(Saved entries)
*** Begin section ***
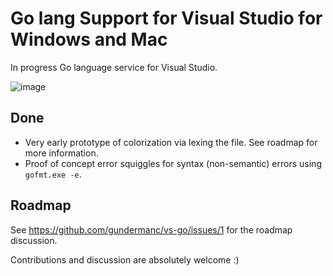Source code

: # Go lang Support for Visual Studio for Windows and Mac
In progress Go language service for Visual Studio.

![image](https://user-images.githubusercontent.com/5387680/60325245-b3318d00-993b-11e9-96d9-9bc9f67a5c4e.png)

## Done

- Very early prototype of colorization via lexing the file. See roadmap for more information.
- Proof of concept error squiggles for syntax (non-semantic) errors using `gofmt.exe -e`.

## Roadmap

See https://github.com/gundermanc/vs-go/issues/1 for the roadmap discussion.

Contributions and discussion are absolutely welcome :)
*** End section ***
You are asked to output the records precisely as they appear, minus any pictures.

Completed task:
Source code

: # Go lang Support for Visual Studio for Windows and Mac
In progress Go language service for Visual Studio.

![image](https://user-images.githubusercontent.com/5387680/60325245-b3318d00-993b-11e9-96d9-9bc9f67a5c4e.png)

## Done

- Very early prototype of colorization via lexing the file. See roadmap for more information.
- Proof of concept error squiggles for syntax (non-semantic) errors using `gofmt.exe -e`.

## Roadmap

See https://github.com/gundermanc/vs-go/issues/1 for the roadmap discussion.

Contributions and discussion are absolutely welcome :)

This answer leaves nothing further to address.